Minsu is the prince without the palace, he thought. The child who carries more than the age, the loss that the body holds. The road is the palace’s inverse—the palace was the confinement, the road is the exposure. Both produce the same quality: the child who cannot be a child because the circumstances have demanded the adult’s bearing.
He closed the script.
Notebook nineteen.
June 9, 2012.
He wrote: Baek Junho. The hanok in Itaewon. “Old eyes.” He saw what everyone sees but named it directly. The director who does not waste words.
He wrote: 소년과 길. Minsu, eleven, refugee. The mother lost in the crowd. The road south. The road’s accumulation. Baek Junho writes like Park Yongcheol directs: the silence is the content.
He wrote: The second meeting after the reading. The director wants the understanding, not the performance. The reading builds the understanding. The understanding builds the performance. The chain: reading → understanding → performance.

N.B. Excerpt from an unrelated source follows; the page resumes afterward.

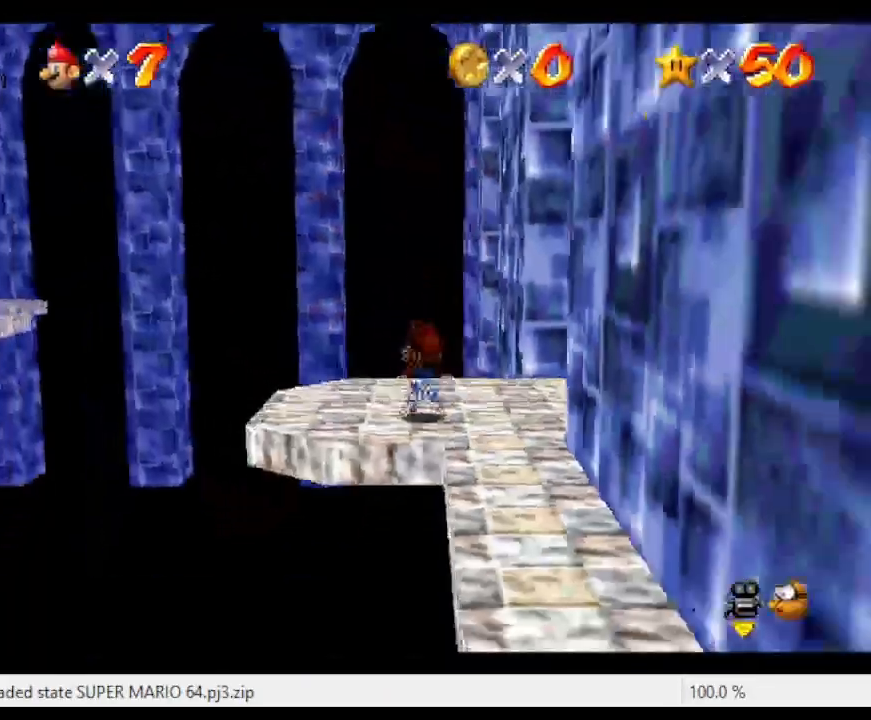
{"buttons": [], "left_stick": "down-right", "events": [[267, "A", "down"], [367, "left_stick", "right"], [433, "left_stick", "down-right"], [467, "A", "up"]]}
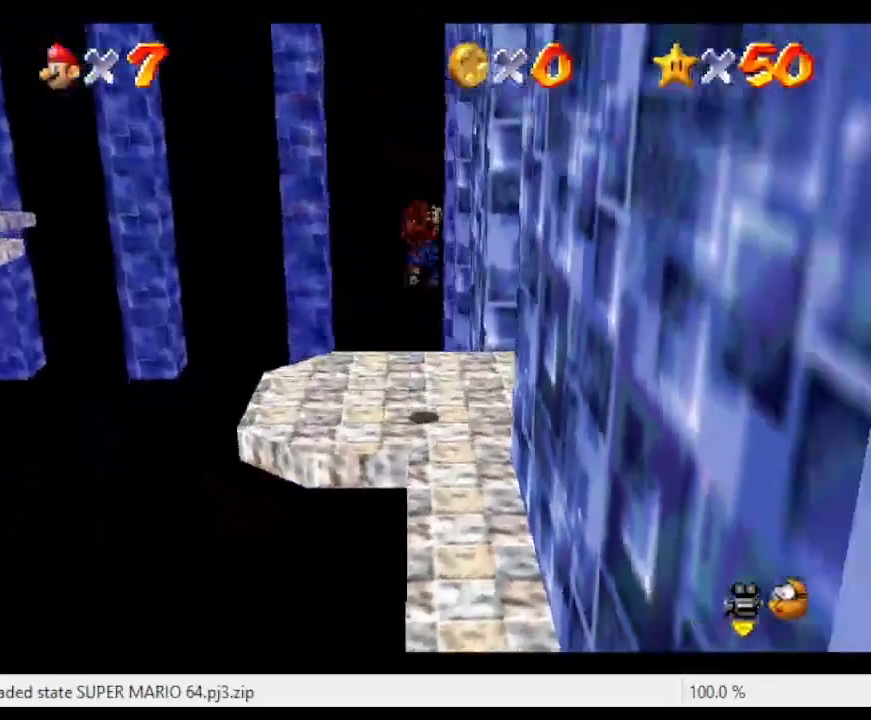
{"buttons": ["C_LEFT"], "left_stick": "center", "events": [[300, "left_stick", "center"], [500, "C_LEFT", "down"]]}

He wrote: “Old eyes.” The name that the camera will use. The eyes that hold what the age cannot explain. The camera will hold the old eyes in the sustained shot and the sustained shot will hold the quality that the television’s edited shot held in fragments. The film is the continuous. The television was the segmented. The continuous reveals what the segments conceal.
He closed the notebook.
He turned off the desk light.
The June night. The summer approaching again—the cycle completing, one year since the children’s theater production that had started everything. One year. The production, the partnership, the training, the television, the investigation, the agency, the sketchbook. One year’s accumulation.
And now: the film. The next medium. The next challenge. The director who saw the old eyes and wanted them for the camera’s sustained seeing.
He went to sleep with the script on the desk and the refugee child in the body and the road stretching ahead—the fictional road south and the real road forward—and the body holding both roads the way the body held everything, the carrying that was the life’s constant, the hundred years and the twelve years walking the same road in the same body toward the same horizon where the camera waited with its patient, unblinking, old-seeing eye.